RUBY: Growing up, I wish I had known more about my genealogy, but I also don’t know if I would have been okay with an open adoption…I think it would be confusing.
RB: Do not withhold information from your kids. I always felt I had the right to know anything and everything my parents knew about my biological family, yet over the years my questions were met with vague answers or they would simply say they didn’t know…I thought they were being honest and really didn’t know the answers to all my questions.
Then my aunt got a little drunk at a family reunion and blabbed a bunch of stuff about me and my sister’s biological family (who is also adopted but from a separate family). As you can imagine this opened up a total sh** storm of animosity between us and my parents. Now as a result my sister is still dealing with tons of issues regarding the secrecy of the whole thing.

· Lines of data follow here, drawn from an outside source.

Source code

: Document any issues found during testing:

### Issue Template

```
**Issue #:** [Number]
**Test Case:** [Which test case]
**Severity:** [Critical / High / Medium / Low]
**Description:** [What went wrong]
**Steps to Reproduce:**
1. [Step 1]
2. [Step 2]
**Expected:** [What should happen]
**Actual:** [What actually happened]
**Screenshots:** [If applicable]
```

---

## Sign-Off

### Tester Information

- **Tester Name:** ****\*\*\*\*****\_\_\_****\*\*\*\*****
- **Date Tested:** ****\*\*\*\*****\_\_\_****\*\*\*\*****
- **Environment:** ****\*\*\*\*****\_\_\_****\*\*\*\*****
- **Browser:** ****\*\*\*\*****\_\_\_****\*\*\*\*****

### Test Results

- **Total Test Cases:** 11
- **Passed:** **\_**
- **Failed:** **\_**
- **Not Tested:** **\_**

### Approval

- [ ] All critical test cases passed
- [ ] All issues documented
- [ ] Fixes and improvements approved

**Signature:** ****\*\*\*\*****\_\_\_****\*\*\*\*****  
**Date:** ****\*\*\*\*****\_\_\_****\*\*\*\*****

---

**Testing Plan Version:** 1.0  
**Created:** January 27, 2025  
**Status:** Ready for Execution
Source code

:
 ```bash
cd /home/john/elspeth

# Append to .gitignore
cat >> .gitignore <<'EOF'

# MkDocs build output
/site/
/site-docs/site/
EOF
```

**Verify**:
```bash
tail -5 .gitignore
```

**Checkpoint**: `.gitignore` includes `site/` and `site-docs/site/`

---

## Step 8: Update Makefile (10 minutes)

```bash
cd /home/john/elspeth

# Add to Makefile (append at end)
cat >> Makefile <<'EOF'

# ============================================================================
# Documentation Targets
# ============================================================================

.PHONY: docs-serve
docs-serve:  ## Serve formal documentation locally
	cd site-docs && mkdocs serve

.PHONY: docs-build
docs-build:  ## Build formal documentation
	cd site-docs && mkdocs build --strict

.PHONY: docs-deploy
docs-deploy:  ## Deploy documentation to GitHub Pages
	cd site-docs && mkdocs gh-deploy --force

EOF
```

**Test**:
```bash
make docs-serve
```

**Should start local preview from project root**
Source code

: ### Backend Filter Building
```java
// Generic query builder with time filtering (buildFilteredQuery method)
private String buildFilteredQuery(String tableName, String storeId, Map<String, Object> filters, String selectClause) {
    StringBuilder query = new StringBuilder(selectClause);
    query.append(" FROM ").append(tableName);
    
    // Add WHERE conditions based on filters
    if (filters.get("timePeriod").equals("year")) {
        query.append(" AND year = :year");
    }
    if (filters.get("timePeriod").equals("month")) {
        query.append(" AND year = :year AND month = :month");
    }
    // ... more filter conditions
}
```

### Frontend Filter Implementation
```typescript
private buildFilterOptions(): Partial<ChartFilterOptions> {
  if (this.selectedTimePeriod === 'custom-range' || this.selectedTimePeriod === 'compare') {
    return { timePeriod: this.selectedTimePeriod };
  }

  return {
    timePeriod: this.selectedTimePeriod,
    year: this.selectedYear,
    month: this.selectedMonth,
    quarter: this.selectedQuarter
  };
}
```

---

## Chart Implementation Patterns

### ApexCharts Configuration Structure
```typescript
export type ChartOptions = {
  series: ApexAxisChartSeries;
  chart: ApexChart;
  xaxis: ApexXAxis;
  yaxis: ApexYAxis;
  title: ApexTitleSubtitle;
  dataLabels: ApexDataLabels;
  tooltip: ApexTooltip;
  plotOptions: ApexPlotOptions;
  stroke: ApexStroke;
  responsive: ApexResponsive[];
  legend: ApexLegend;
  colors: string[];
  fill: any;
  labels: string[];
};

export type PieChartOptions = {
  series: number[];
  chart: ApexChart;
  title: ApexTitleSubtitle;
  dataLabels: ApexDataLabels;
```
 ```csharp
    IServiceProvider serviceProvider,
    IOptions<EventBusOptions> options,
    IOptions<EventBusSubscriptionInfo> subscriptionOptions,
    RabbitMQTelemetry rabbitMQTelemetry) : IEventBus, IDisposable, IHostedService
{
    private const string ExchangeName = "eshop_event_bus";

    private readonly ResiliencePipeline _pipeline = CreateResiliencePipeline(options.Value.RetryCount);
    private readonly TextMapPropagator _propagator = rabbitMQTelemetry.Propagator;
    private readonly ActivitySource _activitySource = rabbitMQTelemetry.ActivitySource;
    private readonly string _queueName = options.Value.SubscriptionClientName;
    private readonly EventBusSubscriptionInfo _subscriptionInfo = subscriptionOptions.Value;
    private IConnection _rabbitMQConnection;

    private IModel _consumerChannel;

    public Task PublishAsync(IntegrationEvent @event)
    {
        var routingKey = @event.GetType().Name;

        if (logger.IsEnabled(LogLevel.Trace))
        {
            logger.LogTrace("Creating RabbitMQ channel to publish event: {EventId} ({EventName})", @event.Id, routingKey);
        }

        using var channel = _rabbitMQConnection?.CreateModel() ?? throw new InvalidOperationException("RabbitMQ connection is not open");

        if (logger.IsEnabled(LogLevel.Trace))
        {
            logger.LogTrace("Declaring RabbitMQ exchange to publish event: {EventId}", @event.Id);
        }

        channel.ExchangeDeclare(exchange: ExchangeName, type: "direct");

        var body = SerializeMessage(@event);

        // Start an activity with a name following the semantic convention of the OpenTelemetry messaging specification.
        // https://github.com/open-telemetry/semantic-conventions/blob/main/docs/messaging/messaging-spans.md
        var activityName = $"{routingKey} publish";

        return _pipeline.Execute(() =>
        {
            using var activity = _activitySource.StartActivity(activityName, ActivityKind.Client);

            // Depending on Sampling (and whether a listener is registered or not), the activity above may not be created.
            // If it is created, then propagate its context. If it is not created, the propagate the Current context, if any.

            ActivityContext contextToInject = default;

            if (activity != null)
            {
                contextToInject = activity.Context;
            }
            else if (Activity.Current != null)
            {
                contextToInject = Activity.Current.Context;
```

The bottom line is if your adoptive kid has questions, and you know the answers to those questions, it’s better for both of you as well as the overall health of your family to tell them when they ask instead of having it blow up in everyone’s faces later on. After all, it’s an integral part of who we are, and staying silent on the matter won’t make it magically go away.
PEPA: Something a lot of adopted kids miss out on is the stories from the time leading up to their birth. One great memory I have: in 5th grade my birth mother sent me a complete family history, including a tree going back to the 1600’s and tons of old pictures. Almost any school at one point or another has a family tree project and before then they were difficult.
On the other hand, I only have this information now because my adopted mom was amazing about putting her own ego aside and letting me foster a relationship with my birth mother.
Every Christmas and Birthday without fail my mom amidst all the chaos set aside time to see “Cassie,” as I call my birth mom. My mom has also been incredibly supportive of my process with a therapist in adulthood to put words to the previously nonverbal feelings I have about my adoption.
She’s there for me every time reaching out to my birth mother is disappointing without forcing the whole issue to be about herself and how she always tried to be a good mother.
I underlined a few things in that last note from Pepa. Her words are a beautiful summary.
This is not a “To Do” list with boxes to check as “Proof I’m an Awesome Parent,” but instead is a reminder. A few specific acts can lead our children to hope.
Our job as parents is to support our children, to put their needs above our own, to be the unshakable ballast through the greatest storms of their lives.
Thanks to the honest feedback of my adopted friends, we have a better chance of getting this right.